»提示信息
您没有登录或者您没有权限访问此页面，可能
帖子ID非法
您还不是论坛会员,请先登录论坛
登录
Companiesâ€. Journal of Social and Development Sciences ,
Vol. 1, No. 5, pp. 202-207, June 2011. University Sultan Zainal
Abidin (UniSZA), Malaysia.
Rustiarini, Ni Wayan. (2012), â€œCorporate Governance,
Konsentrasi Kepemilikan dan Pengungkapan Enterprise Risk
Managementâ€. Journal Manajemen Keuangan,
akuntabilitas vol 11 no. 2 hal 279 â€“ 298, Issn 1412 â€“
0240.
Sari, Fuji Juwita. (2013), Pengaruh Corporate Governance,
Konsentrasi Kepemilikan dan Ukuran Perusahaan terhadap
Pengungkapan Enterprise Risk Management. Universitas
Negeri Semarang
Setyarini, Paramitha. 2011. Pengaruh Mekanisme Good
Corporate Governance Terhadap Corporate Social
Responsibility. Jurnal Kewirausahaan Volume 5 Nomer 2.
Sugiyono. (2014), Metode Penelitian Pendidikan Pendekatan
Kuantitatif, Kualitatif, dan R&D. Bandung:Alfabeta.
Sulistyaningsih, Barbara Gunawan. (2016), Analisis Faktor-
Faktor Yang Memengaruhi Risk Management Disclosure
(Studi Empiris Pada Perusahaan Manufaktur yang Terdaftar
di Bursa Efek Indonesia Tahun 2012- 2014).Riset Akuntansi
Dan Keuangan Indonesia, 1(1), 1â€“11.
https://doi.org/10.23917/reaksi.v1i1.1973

---

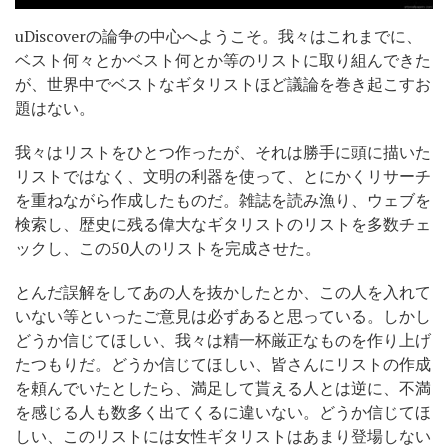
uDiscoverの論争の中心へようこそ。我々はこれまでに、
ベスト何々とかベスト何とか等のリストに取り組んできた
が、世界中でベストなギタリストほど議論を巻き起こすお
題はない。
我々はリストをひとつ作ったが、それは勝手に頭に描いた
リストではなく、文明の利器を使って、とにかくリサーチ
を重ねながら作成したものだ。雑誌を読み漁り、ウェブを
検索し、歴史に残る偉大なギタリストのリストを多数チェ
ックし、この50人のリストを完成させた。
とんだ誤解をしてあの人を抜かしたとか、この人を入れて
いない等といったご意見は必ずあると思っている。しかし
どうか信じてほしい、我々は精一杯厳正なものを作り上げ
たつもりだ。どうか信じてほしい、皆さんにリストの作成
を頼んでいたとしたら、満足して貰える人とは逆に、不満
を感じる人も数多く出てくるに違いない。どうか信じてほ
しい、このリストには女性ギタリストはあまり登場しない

--

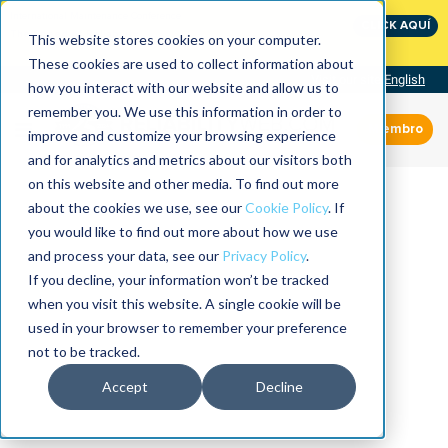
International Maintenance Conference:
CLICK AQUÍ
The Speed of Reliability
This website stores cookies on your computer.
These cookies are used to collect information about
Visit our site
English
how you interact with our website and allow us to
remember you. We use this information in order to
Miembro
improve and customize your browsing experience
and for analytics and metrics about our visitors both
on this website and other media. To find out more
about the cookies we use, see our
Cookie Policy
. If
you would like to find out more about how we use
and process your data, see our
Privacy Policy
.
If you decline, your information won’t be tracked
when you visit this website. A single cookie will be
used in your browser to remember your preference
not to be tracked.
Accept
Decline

TASK INSTRUCTIONS:
Print the run of lines in the entries that opens with the line containing "uDiscoverの論争の中心へようこそ。我々はこれまでに、" and closes with the line containing "とんだ誤解をしてあの人を抜かしたとか、この人を入れて". Include both end lines and reproduce every line unchanged.

ANSWER SECTION:
uDiscoverの論争の中心へようこそ。我々はこれまでに、
ベスト何々とかベスト何とか等のリストに取り組んできた
が、世界中でベストなギタリストほど議論を巻き起こすお
題はない。
我々はリストをひとつ作ったが、それは勝手に頭に描いた
リストではなく、文明の利器を使って、とにかくリサーチ
を重ねながら作成したものだ。雑誌を読み漁り、ウェブを
検索し、歴史に残る偉大なギタリストのリストを多数チェ
ックし、この50人のリストを完成させた。
とんだ誤解をしてあの人を抜かしたとか、この人を入れて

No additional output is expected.